+++ Text provided
# When to add brewing salts - calcium chloride



## adrian078 (10/10/14)

I'm brewing a partial mash bohemian pilsner and I wanted to do my first water adjustment. I have been using plain old Sydney water so far with good results.

I recently read Key Concepts in Water Treatment which was a great introduction.

So I'm brewing a 25L batch and have calculated adding 2.5g of calcium chloride will raise the calcium levels to where I want. 

I'm not sure when to put the salts in though? The mash will only have 7.5L of water and the rest of the water will be sparge water. Do I add all the calcium chloride to the mash? Or do I add it to the total water?

And is that enough calcium? It should add about 30ppm to my water. Seems to be a difference between beersmith and the Brun Water spreadsheet in how many grams to add.

Thanks


----------



## micblair (10/10/14)

directly to the mash. I like to use a few percent acidulated malt with all my lighter brews.


----------



## adrian078 (10/10/14)
++++++
• _Things to do_:
• 1. In the brewing-salts thread, why is the first poster unsure whether to add all the calcium chloride to the mash? Answer in one to three sentences.
• 2. Carry on the brewing-salts thread from the point where it stops.
+++ Dataset entries
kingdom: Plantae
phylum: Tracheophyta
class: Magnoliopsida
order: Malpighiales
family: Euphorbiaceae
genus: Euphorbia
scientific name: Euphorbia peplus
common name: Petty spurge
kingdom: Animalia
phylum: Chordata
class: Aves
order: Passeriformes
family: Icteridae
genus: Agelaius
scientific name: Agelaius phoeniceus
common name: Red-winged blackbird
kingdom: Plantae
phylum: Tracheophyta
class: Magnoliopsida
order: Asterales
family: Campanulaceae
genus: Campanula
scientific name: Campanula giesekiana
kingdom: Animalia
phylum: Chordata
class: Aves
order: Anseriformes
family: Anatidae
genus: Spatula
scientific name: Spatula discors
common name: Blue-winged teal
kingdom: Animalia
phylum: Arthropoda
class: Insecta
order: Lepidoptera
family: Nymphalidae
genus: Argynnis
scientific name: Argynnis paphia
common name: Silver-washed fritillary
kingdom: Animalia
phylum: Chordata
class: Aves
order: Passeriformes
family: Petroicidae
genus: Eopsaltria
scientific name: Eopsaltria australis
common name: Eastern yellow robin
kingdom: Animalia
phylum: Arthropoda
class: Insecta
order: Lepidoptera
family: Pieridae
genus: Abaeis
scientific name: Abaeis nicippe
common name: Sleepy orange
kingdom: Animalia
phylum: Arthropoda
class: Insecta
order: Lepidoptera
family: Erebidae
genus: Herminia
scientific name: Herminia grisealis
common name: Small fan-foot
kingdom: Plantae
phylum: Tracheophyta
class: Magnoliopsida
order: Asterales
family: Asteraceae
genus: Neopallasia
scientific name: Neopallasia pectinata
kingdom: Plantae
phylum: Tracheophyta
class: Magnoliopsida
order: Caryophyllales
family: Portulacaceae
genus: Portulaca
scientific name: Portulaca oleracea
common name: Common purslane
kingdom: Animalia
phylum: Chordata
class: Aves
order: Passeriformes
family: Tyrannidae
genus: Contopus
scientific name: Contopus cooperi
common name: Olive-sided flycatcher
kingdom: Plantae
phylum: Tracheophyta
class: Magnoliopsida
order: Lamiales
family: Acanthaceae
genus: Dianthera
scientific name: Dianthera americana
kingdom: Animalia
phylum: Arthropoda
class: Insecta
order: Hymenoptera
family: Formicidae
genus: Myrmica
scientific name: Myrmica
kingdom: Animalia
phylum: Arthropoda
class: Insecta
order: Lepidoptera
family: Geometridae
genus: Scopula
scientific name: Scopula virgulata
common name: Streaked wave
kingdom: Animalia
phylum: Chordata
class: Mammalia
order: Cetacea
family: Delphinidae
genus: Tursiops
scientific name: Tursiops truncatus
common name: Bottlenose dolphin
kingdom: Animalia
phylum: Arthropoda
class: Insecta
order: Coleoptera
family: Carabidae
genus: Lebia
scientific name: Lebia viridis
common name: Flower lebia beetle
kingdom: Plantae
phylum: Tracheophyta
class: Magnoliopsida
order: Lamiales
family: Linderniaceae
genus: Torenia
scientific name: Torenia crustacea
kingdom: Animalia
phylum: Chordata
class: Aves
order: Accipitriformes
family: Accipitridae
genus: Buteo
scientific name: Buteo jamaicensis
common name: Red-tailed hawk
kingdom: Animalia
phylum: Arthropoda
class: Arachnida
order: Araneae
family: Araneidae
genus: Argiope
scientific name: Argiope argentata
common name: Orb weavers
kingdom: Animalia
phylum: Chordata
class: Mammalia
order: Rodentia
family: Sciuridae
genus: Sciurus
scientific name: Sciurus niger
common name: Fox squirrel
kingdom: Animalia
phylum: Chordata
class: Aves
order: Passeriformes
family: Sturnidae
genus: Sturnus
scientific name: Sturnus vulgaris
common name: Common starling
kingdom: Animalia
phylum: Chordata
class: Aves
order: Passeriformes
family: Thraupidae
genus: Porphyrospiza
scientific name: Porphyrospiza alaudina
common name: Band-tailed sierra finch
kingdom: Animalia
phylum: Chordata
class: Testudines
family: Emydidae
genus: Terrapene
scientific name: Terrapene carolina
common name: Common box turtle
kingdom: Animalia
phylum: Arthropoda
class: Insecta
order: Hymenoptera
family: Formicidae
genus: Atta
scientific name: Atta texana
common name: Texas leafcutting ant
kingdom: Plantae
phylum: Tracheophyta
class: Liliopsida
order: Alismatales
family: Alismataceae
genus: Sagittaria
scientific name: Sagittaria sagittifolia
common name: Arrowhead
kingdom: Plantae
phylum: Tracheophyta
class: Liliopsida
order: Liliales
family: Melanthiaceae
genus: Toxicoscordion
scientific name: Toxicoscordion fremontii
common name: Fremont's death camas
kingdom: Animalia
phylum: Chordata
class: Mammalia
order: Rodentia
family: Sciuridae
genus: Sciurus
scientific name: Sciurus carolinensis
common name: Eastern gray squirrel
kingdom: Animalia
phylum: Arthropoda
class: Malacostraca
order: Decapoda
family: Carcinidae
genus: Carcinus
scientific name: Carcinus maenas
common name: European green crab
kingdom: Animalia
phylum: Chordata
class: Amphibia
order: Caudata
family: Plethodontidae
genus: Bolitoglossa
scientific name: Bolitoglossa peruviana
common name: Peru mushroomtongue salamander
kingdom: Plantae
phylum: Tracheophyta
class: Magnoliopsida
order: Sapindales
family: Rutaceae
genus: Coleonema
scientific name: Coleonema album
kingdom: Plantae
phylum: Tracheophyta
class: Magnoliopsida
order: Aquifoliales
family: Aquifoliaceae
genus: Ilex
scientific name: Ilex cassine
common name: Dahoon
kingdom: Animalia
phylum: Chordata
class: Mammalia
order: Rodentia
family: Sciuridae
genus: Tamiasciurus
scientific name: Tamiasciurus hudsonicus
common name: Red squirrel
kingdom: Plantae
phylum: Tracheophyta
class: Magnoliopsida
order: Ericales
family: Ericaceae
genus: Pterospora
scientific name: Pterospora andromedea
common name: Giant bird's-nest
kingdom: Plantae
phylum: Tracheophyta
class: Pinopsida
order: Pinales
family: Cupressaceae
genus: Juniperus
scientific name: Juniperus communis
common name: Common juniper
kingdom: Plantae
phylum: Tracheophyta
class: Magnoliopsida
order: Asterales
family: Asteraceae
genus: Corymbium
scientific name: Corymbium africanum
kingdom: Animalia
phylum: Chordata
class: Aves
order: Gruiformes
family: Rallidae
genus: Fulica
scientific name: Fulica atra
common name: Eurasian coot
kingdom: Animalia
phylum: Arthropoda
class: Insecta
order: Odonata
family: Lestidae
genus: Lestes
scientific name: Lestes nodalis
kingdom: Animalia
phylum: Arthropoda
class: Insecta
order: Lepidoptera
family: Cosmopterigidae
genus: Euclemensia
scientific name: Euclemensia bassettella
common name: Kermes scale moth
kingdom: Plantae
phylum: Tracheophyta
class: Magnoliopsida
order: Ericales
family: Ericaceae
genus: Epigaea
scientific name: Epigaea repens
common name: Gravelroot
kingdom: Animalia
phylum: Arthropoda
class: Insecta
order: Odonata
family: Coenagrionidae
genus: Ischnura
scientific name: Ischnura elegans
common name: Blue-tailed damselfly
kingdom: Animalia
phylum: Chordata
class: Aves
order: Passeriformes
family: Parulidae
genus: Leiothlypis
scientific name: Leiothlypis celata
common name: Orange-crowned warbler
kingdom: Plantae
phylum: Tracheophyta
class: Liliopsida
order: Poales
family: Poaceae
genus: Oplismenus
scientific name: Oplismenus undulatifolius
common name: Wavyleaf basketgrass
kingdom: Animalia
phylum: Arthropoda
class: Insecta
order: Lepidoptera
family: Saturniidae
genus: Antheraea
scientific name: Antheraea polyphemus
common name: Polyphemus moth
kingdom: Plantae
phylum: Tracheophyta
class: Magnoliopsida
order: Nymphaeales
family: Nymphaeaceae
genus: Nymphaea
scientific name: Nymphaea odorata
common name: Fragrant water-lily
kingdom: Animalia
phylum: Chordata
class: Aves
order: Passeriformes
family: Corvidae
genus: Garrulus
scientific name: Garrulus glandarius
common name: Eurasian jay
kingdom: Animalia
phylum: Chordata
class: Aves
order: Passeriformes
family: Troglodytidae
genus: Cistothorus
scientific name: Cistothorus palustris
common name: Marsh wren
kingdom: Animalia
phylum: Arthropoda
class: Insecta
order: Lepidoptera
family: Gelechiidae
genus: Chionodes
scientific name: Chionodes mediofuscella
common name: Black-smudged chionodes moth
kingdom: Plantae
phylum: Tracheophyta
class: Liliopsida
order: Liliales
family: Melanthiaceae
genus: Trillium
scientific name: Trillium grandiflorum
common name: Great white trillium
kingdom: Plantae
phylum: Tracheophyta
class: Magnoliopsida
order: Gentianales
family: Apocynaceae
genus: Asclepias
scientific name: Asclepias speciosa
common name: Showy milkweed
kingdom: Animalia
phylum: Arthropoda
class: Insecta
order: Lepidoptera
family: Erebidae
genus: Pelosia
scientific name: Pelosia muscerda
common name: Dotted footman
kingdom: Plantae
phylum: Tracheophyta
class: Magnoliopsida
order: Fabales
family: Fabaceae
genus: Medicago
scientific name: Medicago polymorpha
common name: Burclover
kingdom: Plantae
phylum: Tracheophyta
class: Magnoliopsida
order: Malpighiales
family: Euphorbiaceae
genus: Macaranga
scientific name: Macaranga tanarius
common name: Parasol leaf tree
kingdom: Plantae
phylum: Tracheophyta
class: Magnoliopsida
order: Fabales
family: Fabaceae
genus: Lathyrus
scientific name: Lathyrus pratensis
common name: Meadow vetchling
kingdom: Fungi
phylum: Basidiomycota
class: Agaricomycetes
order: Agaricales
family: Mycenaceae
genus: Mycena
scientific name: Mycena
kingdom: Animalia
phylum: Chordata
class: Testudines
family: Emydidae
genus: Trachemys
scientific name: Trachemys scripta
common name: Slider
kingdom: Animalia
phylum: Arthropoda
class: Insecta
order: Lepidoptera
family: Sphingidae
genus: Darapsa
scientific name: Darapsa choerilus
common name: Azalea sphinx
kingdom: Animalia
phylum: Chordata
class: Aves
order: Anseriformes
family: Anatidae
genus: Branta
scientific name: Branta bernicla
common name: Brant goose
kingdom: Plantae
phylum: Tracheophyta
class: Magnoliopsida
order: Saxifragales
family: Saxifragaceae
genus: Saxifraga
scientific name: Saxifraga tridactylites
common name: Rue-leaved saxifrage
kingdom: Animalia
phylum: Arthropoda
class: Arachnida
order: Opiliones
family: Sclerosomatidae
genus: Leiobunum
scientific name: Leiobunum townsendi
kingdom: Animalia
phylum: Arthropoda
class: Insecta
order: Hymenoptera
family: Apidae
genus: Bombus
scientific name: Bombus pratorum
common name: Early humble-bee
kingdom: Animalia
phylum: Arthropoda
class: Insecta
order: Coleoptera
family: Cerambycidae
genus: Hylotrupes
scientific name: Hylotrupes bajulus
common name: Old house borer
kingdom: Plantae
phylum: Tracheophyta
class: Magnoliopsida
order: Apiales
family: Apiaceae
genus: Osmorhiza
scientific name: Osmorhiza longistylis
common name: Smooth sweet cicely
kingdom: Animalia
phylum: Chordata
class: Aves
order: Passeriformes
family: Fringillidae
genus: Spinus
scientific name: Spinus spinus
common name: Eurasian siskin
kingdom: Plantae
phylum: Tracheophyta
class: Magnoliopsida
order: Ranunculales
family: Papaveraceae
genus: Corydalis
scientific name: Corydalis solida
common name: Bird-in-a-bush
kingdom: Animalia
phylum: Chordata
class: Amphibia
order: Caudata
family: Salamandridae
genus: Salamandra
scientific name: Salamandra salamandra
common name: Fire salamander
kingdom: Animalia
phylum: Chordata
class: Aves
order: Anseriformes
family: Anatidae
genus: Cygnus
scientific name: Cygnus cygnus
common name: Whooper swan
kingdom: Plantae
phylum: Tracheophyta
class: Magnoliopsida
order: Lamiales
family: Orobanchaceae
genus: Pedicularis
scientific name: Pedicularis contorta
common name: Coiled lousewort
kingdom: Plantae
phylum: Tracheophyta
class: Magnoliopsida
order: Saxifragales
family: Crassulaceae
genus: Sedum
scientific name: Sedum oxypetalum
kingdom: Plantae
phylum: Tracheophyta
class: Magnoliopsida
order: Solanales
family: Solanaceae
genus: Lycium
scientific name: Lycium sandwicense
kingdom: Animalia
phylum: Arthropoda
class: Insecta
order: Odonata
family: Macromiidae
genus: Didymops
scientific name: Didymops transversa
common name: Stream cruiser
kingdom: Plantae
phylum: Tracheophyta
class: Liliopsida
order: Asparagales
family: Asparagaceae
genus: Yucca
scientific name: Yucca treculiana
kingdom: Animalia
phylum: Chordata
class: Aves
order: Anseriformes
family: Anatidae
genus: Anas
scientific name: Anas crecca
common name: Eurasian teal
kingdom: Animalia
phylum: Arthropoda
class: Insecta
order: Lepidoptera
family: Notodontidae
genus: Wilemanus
++++++
• _Outputs_:
• 1. Only 7.5L of the 25L batch will be mash water, and the rest will be sparge water. So the poster doesn't know whether to add the calcium chloride to the mash alone or to the total water.

• 2.
micblair said:


> directly to the mash. I like to use a few percent acidulated malt with all my lighter brews.


all of it then? no need to distribute it evenly throughout all the water?

Do you think that's enough calcium?


----------



## huez (10/10/14)

You can download the bru'n water spreadsheet for free which is great but pretty full on when first using. And theres also EZ water calculator. You can put in the water profile you are trying to achieve and it will tell you how much of each salt to put in


----------



## seamad (10/10/14)

About 1/2 of the Ca will remain in the mash, so depending on what you are targeting you may want to add some to the boil as well.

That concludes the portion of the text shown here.